According to local statistics, 94 percent of service-delivery protests have historically involved violent confrontations and can include damage to local property and looting.​

Crime has also continued, and despite an initial decline under the Level 5 lockdown, crime rates are normalising amid increased reports of armed robberies targeting couriers and the trucking industry, as well as continuing violent crime. The latest ban on alcohol sales is partly aimed at reducing violent incidents to alleviate the pressure of trauma cases on the overstretched healthcare system. However, the ban on tobacco and alcohol will drive up counterfeit activity once more, while reducing the government’s ability to claim ‘sin tax’ or additional value added tax on these luxury items.


Yet, the South African government has not been idle and is looking at ways to navigate the country out of this crisis. The country’s economic crisis is not purely the result of the pandemic, but rather several years of government mismanagement, particularly under the ‘state capture years’ of the Jacob Zuma administration. Still, the incumbent government is eager to use this moment as an opportunity to restructure the economy; although public and business trust in the government’s ability to achieve this is mixed.

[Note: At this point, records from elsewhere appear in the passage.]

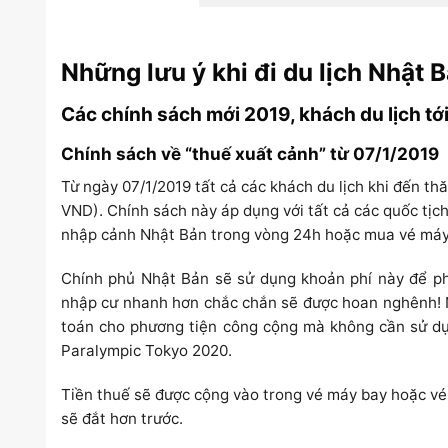
Những lưu ý khi đi du lịch Nhật 
Các chính sách mới 2019, khách du lịch tới
Chính sách về “thuế xuất cảnh” từ 07/1/2019
Từ ngày 07/1/2019 tất cả các khách du lịch khi đến t
VND). Chính sách này áp dụng với tất cả các quốc tịch
nhập cảnh Nhật Bản trong vòng 24h hoặc mua vé máy 
Chính phủ Nhật Bản sẽ sử dụng khoản phí này để phát
nhập cư nhanh hơn chắc chắn sẽ được hoan nghênh! Ng
toán cho phương tiện công cộng mà không cần sử dụ
Paralympic Tokyo 2020.
Tiền thuế sẽ được cộng vào trong vé máy bay hoặc vé
sẽ đắt hơn trước.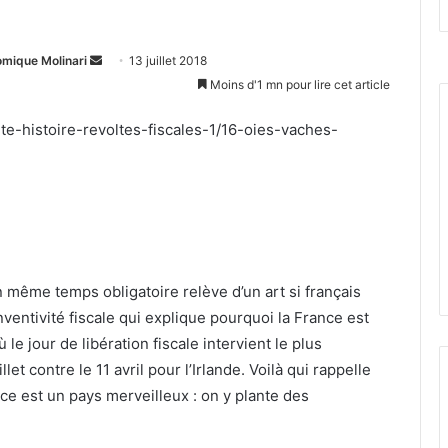
Envoyer
omique Molinari
13 juillet 2018
un
Moins d'1 mn pour lire cet article
courriel
ite-histoire-revoltes-fiscales-1/16-oies-vaches-
n même temps obligatoire relève d’un art si français
nventivité fiscale qui explique pourquoi la France est
 le jour de libération fiscale intervient le plus
llet contre le 11 avril pour l’Irlande. Voilà qui rappelle
ce est un pays merveilleux : on y plante des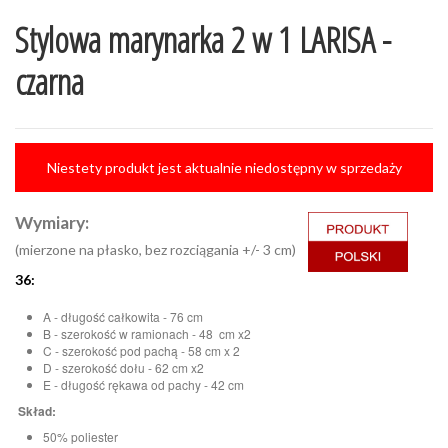
Stylowa marynarka 2 w 1 LARISA -
czarna
Niestety produkt jest aktualnie niedostępny w sprzedaży
Wymiary:
(mierzone na płasko, bez rozciągania +/- 3 cm)
36:
A - długość całkowita - 76 cm
B - szerokość w ramionach - 48 cm x2
C - szerokość pod pachą - 58 cm x 2
D - szerokość dołu - 62 cm x2
E - długość rękawa od pachy - 42 cm
Skład:
50% poliester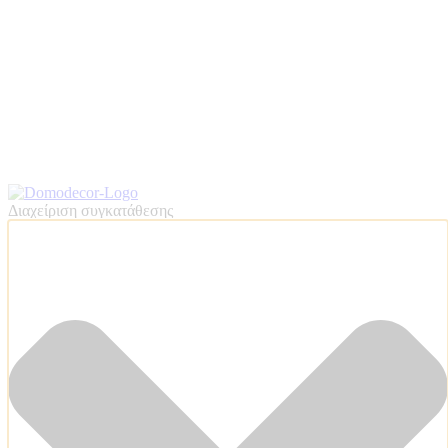
Διαχείριση συγκατάθεσης
ΠΟΙΟΤΗΤΕΣ ΤΑΠΕΤΣΑΡΙΩΝ
ΕΠΕΞΗΓΗΣΗ ΣΥΜΒΟΛΩΝ
Products search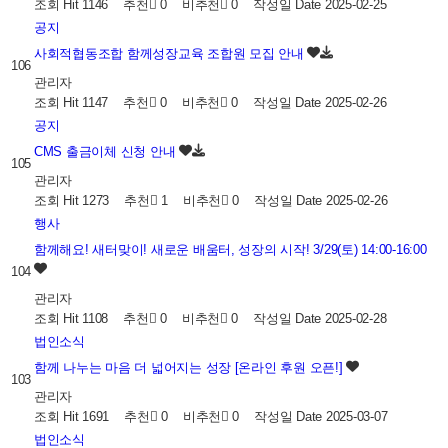
조회
Hit 1146
추천
0
비추천
0
작성일
Date 2025-02-25
공지
사회적협동조합 함께성장교육 조합원 모집 안내
106
관리자
조회
Hit 1147
추천
0
비추천
0
작성일
Date 2025-02-26
공지
CMS 출금이체 신청 안내
105
관리자
조회
Hit 1273
추천
1
비추천
0
작성일
Date 2025-02-26
행사
함께해요! 새터맞이! 새로운 배움터, 성장의 시작! 3/29(토) 14:00-16:00
104
관리자
조회
Hit 1108
추천
0
비추천
0
작성일
Date 2025-02-28
법인소식
함께 나누는 마음 더 넓어지는 성장 [온라인 후원 오픈!]
103
관리자
조회
Hit 1691
추천
0
비추천
0
작성일
Date 2025-03-07
법인소식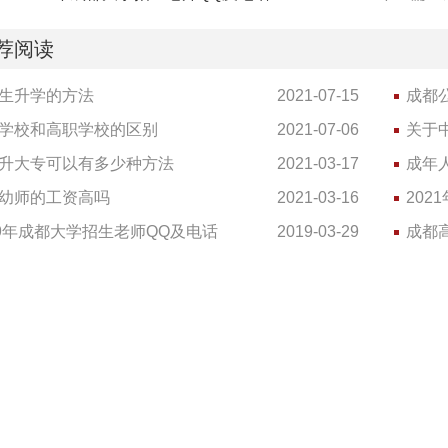
荐阅读
生升学的方法
2021-07-15
成都
学校和高职学校的区别
2021-07-06
关于
升大专可以有多少种方法
2021-03-17
成年
幼师的工资高吗
2021-03-16
202
19年成都大学招生老师QQ及电话
2019-03-29
成都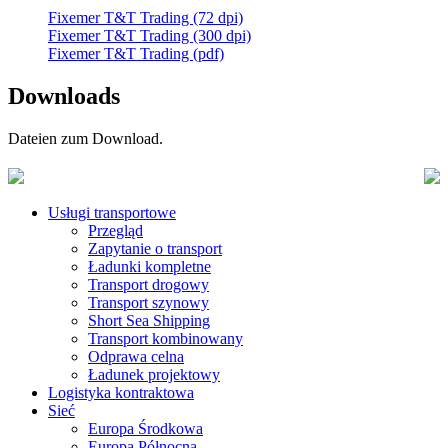
Fixemer T&T Trading (72 dpi)
Fixemer T&T Trading (300 dpi)
Fixemer T&T Trading (pdf)
Downloads
Dateien zum Download.
Usługi transportowe
Przegląd
Zapytanie o transport
Ładunki kompletne
Transport drogowy
Transport szynowy
Short Sea Shipping
Transport kombinowany
Odprawa celna
Ładunek projektowy
Logistyka kontraktowa
Sieć
Europa Środkowa
Europa Północna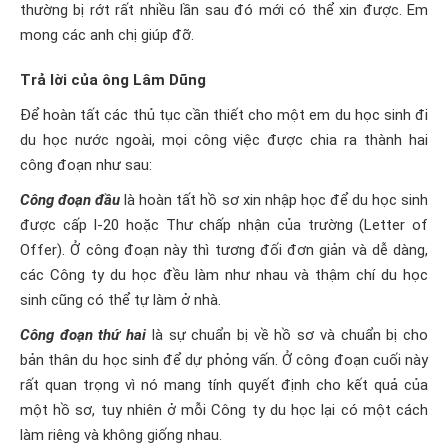
thường bị rớt rất nhiều lần sau đó mới có thể xin được. Em
mong các anh chị giúp đỡ.
Trả lời của ông Lâm Dũng
Để hoàn tất các thủ tục cần thiết cho một em du học sinh đi
du học nước ngoài, mọi công việc được chia ra thành hai
công đoạn như sau:
Công đoạn đầu
là hoàn tất hồ sơ xin nhập học để du học sinh
được cấp I-20 hoặc Thư chấp nhận của trường (Letter of
Offer). Ở công đoạn này thì tương đối đơn giản và dễ dàng,
các Công ty du học đều làm như nhau và thậm chí du học
sinh cũng có thể tự làm ở nhà.
Công đoạn thứ hai
là sự chuẩn bị về hồ sơ và chuẩn bị cho
bản thân du học sinh để dự phỏng vấn. Ở công đoạn cuối này
rất quan trọng vì nó mang tính quyết định cho kết quả của
một hồ sơ, tuy nhiên ở mỗi Công ty du học lại có một cách
làm riêng và không giống nhau.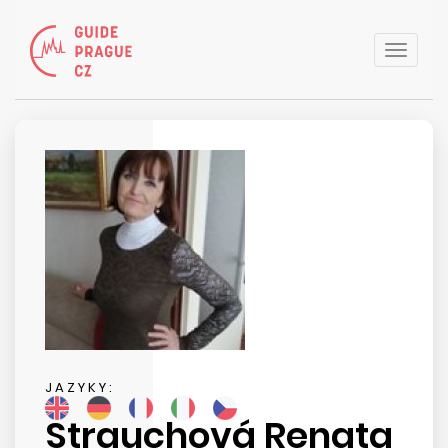
Toggle
naviga
JAZYKY:
Strauchová Renata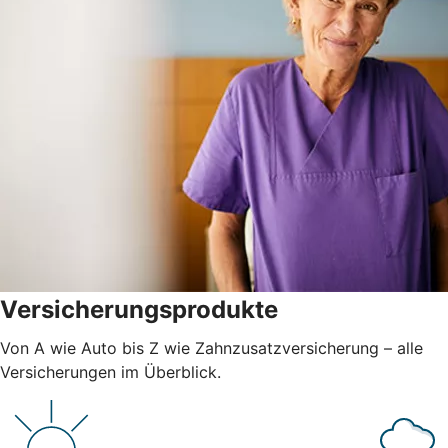
Versicherungsprodukte
Von A wie Auto bis Z wie Zahnzusatzversicherung – alle
Versicherungen im Überblick.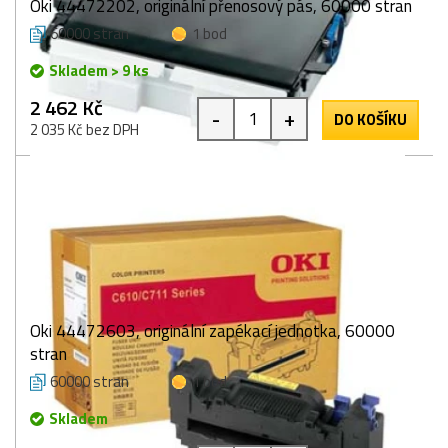
Oki 44472202, originální přenosový pás, 60000 stran
60000 stran
1 bod
Skladem > 9 ks
2 462 Kč
-
+
DO KOŠÍKU
2 035 Kč bez DPH
Oki 44472603, originální zapékací jednotka, 60000
stran
60000 stran
1 bod
Skladem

According to the June Sustainable Infrastructure Development Symposium South Africa (SIDSSA), the government is set to prioritise large infrastructure projects as the way out. Although business and government disagree on how to fund and structure this, they could present an attractive opportunity for domestic and foreign investment. To promote recovery, the president highlighted the need for projects that would lead to significant job creation and which are located in sectors that have the strongest economic multiplier effect, such as energy – to also address South Africa’s power crisis – as well as water, transportation and information & communications technology.

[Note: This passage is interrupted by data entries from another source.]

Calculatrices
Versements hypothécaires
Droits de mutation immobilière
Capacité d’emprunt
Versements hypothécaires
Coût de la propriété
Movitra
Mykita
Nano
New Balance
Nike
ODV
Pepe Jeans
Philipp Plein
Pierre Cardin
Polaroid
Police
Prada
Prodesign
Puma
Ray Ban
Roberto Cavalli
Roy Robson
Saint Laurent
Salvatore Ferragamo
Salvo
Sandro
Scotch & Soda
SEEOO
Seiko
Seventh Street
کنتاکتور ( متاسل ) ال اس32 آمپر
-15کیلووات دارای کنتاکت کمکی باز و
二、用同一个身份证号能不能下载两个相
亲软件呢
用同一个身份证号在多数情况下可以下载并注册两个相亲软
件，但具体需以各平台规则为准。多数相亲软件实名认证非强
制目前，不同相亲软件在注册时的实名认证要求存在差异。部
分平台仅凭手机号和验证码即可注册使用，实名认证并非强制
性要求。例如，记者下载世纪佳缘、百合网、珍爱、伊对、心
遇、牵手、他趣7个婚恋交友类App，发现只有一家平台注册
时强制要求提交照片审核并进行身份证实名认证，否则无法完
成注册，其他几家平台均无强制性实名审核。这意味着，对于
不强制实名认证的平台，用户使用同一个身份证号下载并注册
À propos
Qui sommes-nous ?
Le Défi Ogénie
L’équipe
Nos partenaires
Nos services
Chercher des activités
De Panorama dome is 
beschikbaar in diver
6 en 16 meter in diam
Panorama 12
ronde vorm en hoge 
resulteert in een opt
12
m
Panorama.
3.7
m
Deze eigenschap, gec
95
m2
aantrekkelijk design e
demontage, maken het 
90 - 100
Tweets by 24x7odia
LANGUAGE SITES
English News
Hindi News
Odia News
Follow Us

Yet, financial institutions remain cautious on how the government, specifically the ANC, will achieve this while also accommodating its economic transformation goals and getting debt challenges under control to attract FDI. In addition, corruption continues to plague government economic recovery efforts. To appease public concerns over corruption, particularly in government procurement, President Ramaphosa has announced the formation of a centralised unit to tackle COVID-19-related corruption in government in July. The unit comprises the Directorate for Priority Crime Investigation, National Prosecuting Authority, the South African Police Service, Special Investigating Unit (SIU) and the Independent Police Investigative Directorate. However, with contracts for the emergency purchase of personal protective equipment (PPE) worth ZAR 2.2 billion and involving over 90 companies already under investigation by the SIU over alleged corruption in Gauteng province alone, this task will be increasingly difficult.

Meanwhile, Standard & Poor’s has its eye firmly on politics and policy, claiming they would also consider another downgrade for South Africa if the rule of law, property rights, or enforcement of contracts were to weaken significantly, undermining the investment and economic outlook. Any renewed drive for land expropriation without compensation, for example, would therefore likely see South Africa’s debt downgraded further, which in turn would raise borrowing costs even more.

It still remains to be seen whether the 88 projects to be gazetted following SIDSSA are of a sufficient quality and readiness to represent a genuine set of bankable projects for the market. It is clear that South Africa has a challenging road ahead, and with the number of COVID-19 cases still rising, businesses, government and people alike will need to remain adaptable to an ever-changing post-pandemic South Africa.